## Extract:
On 22 October 2019, the State Revenue Legislation Further Amendment Bill 2019 (Bill) (currently before the Legislative Assembly) was introduced to Parliament.  The Bill proposes to make amendments to the Duties Act 1997, the Land Tax Act 1956 and the Land Tax Management Act 1956 including amendments to landholder duty provisions.

This article outlines the Bill’s proposed amendments to the Duties Act 1997 in respect of landholder duty provisions.

Threshold value of landholdings

The current landholder duty regime applies to ‘relevant acquisitions’ of shares in companies or units in unit trusts which hold interests in land in New South Wales with a ‘threshold value’ of $2 million or more.[1]

Under the current legislation, the ‘threshold value’ is the total value of landholdings in NSW of the company or unit trust as registered by the Valuer-General.[2]

The Bill proposes to change the method of determining the ‘threshold value’ of landholdings of a company or unit trust so that the unencumbered value of the land (that is the market value of the property and building) is used instead of the unimproved value (i.e. the registered value) of the land.

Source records
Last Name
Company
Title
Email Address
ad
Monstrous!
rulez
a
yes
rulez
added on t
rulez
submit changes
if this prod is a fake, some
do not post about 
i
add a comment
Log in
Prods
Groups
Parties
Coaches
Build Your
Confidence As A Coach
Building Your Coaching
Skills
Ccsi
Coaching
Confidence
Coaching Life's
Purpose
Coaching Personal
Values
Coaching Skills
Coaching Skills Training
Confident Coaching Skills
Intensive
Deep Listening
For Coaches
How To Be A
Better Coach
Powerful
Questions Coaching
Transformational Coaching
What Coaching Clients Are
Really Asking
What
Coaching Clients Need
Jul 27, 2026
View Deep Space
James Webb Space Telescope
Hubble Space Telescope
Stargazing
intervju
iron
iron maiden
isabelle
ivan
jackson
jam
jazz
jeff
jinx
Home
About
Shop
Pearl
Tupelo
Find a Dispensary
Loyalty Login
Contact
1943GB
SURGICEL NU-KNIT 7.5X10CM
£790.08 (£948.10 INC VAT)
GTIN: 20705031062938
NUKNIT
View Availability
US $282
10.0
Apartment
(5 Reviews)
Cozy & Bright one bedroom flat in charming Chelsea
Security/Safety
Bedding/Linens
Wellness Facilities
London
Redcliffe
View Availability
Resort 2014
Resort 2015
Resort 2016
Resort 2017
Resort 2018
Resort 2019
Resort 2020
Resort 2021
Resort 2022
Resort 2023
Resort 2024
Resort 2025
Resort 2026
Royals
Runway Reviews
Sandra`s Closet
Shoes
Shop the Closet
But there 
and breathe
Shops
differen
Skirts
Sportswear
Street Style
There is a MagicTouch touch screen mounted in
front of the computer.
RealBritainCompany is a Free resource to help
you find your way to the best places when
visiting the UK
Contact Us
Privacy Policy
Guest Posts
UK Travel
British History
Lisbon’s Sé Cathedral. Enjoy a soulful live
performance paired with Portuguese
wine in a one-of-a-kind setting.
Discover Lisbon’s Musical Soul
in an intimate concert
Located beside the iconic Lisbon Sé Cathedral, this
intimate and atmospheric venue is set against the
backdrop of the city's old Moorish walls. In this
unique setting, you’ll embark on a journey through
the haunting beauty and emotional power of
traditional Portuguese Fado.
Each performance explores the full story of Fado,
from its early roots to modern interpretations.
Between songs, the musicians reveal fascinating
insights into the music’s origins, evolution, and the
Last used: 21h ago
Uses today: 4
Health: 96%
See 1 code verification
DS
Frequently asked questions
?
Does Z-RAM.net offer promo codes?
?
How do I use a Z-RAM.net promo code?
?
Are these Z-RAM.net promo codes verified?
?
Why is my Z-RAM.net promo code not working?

## Task requirements:
A) Reproduce the passage of the landholder duty article starting with "Threshold value of" and going on through "of the land.".
B) According to the landholder duty article, on what date was the Bill introduced to Parliament?
C) Please list every Act that the landholder duty article says the Bill proposes to amend.

## Answers by item:
A)
Threshold value of landholdings

The current landholder duty regime applies to ‘relevant acquisitions’ of shares in companies or units in unit trusts which hold interests in land in New South Wales with a ‘threshold value’ of $2 million or more.[1]

Under the current legislation, the ‘threshold value’ is the total value of landholdings in NSW of the company or unit trust as registered by the Valuer-General.[2]

The Bill proposes to change the method of determining the ‘threshold value’ of landholdings of a company or unit trust so that the unencumbered value of the land (that is the market value of the property and building) is used instead of the unimproved value (i.e. the registered value) of the land.

B) 22 October 2019

C)
- Duties Act 1997
- Land Tax Act 1956
- Land Tax Management Act 1956